### Written instruction a
Output the lines of the listing as a JSON list of strings, one string per line and with blank lines omitted, from the line containing "kingdom: Animalia" up to and including the line containing "scientific name: Cacicus chrysopterus".

### Page extract
□ □ □ □ □
Improve stability of Calico networking components
The current theory around what's casing https://gitlab.com/gitlab-com/gl-infra/production/-/issues/5165 is nginx pods being assigned and receiving traffic before they're ready. This causes it to overload.
All the critical GKE provided components like typha and kube-dns have the following in their spec
tolerations:
- key: CriticalAddonsOnly
operator: Exists
- key: components.gke.io/gke-managed-components
operator: Exists
Proposed next steps:
- Get the calico networking components to a stable state to see if this improves the issue. If it doesn't we at least rule out this being the cause.
To do this we have 3 options:
1. Complete epic &393 (closed)
typha is unstable because it get moved around different nodes in all parts of the cluster. Completing this epic would mean that it would be unable to be assigned to any node pool except the default one, which currently only runs nginx and thus shouldn't scale up and down as much. This option takes the most amount of time.
2. Create a tiny node pool in all 4 production clusters to just isolate GKE critical components.
Meaning that for each cluster, we could create a tiny node pool with the taint
components.gke.io/gke-managed-components=true:NoSchedule
And then update the deployment calico-typha to add
spec:
nodeSelector:
cloud.google.com/gke-nodepool: new-tainted-node-pool
This would place it in an isolated node pool that should never need to scale up or down. I think if we manually modify the typha deployment object Google won't overwrite it (their automation seems to use kubectl behind the scenes to patch objects, so anything we should should be kept). Long term we should move to taints/tolerations everywhere and not rely on nodeSelector.
This option takes a medium amount of time.
3. Put a nodeSelector on calico-typa to try and move it to a stable node pool
This is basically a small part of the option above.
We open a change request to manually run the following on each cluster in gprd
kubectl -n kube-system patch deployment/calico-typha -p '{"spec":{"nodeSelector":{"cloud.google.com/gke-nodepool": "default-2"}}}'
This would then at least try and keep typha running on the default node pool only, which should be more stable. The follow up from this would be using the following search to see if the number of typha connection errors has decreased https://cloudlogging.app.goo.gl/ygYmdLpcg4otfFD39. Ultimately however this might not be enough, as typha seems to get disrupted by node scaling caused by nginx (also running on default node pool).
□ □ □ □ □
### Task inputs
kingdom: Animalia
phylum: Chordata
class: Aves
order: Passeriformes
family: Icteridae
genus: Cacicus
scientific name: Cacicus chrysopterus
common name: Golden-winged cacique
□ □ □ □ □
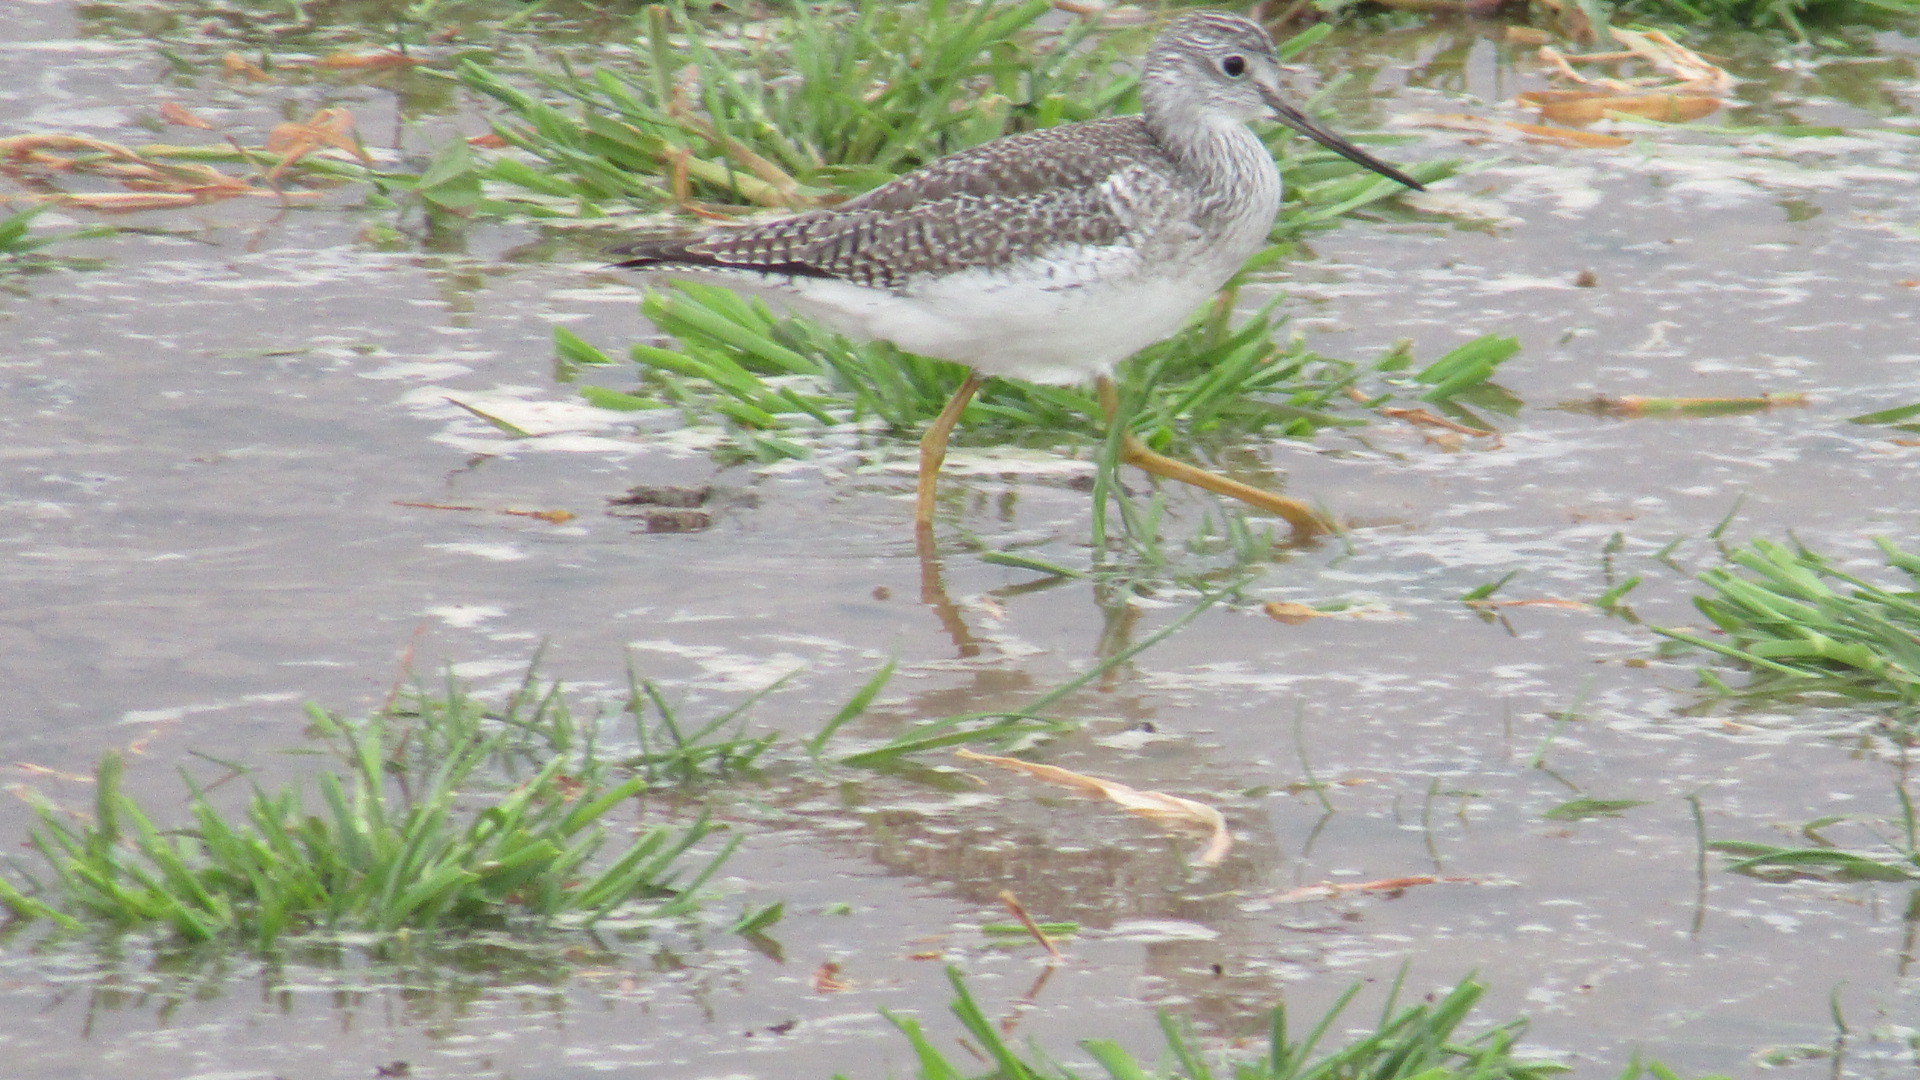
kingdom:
□ □ □ □ □
### Written instruction b
Reproduce verbatim the passage of the Calico stability text from "All the critical" up to and including "epic &393 (closed)".

### Expected answer a
[
  "kingdom: Animalia",
  "phylum: Chordata",
  "class: Aves",
  "order: Passeriformes",
  "family: Icteridae",
  "genus: Cacicus",
  "scientific name: Cacicus chrysopterus"
]

### Expected answer b
All the critical GKE provided components like typha and kube-dns have the following in their spec
tolerations:
- key: CriticalAddonsOnly
operator: Exists
- key: components.gke.io/gke-managed-components
operator: Exists
Proposed next steps:
- Get the calico networking components to a stable state to see if this improves the issue. If it doesn't we at least rule out this being the cause.
To do this we have 3 options:
1. Complete epic &393 (closed)